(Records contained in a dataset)
========

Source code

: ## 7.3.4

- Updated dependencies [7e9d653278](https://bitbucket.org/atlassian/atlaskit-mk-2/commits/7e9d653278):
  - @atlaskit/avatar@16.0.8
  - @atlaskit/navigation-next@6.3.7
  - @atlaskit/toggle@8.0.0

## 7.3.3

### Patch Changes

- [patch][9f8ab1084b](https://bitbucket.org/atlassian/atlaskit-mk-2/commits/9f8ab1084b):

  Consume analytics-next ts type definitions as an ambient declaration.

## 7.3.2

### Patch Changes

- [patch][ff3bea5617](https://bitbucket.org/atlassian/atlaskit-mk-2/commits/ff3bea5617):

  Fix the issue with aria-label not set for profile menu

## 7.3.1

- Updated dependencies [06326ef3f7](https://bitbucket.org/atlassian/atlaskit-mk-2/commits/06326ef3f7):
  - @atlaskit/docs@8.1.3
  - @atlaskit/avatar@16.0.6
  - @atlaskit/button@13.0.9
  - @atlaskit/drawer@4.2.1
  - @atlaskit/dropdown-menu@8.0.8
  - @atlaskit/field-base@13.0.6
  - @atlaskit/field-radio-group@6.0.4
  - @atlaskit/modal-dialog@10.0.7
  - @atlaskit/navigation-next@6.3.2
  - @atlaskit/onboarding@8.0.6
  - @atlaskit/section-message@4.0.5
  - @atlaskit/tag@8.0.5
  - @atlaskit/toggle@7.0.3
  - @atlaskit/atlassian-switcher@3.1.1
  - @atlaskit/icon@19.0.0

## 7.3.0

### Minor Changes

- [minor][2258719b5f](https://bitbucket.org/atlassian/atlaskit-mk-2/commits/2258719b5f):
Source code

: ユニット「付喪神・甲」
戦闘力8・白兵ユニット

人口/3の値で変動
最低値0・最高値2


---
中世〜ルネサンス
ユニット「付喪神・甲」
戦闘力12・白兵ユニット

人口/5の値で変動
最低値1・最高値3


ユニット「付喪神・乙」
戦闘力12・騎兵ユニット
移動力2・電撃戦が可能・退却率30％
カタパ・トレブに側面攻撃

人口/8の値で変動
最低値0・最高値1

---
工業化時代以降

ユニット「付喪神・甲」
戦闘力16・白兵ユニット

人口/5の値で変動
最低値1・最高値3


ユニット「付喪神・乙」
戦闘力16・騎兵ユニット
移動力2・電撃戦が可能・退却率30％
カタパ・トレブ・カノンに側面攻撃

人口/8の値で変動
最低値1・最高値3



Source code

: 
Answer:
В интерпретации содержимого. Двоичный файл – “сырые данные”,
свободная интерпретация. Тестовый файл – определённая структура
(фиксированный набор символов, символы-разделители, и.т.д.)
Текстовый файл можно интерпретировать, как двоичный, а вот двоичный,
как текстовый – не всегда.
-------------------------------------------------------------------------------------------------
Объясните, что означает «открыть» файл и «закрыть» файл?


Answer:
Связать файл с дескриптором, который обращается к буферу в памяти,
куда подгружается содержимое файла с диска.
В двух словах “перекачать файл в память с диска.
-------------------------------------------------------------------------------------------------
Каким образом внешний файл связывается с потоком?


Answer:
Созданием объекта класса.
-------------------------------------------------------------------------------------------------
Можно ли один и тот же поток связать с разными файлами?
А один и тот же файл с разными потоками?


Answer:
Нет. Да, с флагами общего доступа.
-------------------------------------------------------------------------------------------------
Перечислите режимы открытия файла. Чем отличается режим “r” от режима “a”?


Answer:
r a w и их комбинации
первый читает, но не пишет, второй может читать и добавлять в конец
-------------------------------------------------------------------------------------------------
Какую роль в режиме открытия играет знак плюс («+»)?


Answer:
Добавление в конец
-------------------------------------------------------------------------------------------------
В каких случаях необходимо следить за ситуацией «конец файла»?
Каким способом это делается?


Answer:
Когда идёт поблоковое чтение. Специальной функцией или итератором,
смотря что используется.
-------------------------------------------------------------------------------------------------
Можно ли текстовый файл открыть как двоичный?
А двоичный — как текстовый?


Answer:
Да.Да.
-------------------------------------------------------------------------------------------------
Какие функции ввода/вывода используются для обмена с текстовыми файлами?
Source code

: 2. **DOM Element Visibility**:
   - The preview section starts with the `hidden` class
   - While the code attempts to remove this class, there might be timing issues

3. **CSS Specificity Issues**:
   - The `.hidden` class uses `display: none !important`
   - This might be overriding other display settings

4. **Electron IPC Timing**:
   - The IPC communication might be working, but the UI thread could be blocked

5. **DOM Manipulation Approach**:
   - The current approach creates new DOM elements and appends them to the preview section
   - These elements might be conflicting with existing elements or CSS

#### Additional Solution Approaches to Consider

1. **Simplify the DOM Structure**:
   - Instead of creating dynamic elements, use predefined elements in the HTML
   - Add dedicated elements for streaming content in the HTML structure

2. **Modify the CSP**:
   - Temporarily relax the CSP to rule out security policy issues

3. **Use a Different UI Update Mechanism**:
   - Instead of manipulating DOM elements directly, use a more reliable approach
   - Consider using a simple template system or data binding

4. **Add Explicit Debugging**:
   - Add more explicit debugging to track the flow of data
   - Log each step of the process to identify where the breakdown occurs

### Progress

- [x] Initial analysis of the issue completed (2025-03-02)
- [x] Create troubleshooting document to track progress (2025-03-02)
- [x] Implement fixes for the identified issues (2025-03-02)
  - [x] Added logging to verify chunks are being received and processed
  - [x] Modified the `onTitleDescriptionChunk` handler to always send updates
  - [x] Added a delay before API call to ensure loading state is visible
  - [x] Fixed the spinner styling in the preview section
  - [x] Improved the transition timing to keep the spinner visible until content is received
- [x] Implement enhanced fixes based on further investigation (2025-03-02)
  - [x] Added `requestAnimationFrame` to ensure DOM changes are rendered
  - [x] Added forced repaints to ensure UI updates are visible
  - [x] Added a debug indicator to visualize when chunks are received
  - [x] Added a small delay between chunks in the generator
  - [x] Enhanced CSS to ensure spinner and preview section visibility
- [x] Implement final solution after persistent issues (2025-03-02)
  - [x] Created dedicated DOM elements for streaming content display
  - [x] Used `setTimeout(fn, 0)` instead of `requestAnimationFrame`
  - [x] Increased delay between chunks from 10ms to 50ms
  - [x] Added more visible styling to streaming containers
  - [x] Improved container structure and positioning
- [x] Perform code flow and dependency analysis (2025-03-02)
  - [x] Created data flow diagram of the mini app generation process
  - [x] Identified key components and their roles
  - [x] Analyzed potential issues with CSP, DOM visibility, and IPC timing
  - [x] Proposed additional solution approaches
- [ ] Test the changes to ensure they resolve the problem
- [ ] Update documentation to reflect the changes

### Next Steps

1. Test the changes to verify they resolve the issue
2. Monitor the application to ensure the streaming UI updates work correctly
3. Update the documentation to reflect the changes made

========

YOUR GOAL: From the data above, output only the lines between the line containing "- [x] Added a delay" and the line containing "- [x] Added a debug", inclusive, exactly as written.

SOLUTION TO THIS PROBLEM:
  - [x] Added a delay before API call to ensure loading state is visible
  - [x] Fixed the spinner styling in the preview section
  - [x] Improved the transition timing to keep the spinner visible until content is received
- [x] Implement enhanced fixes based on further investigation (2025-03-02)
  - [x] Added `requestAnimationFrame` to ensure DOM changes are rendered
  - [x] Added forced repaints to ensure UI updates are visible
  - [x] Added a debug indicator to visualize when chunks are received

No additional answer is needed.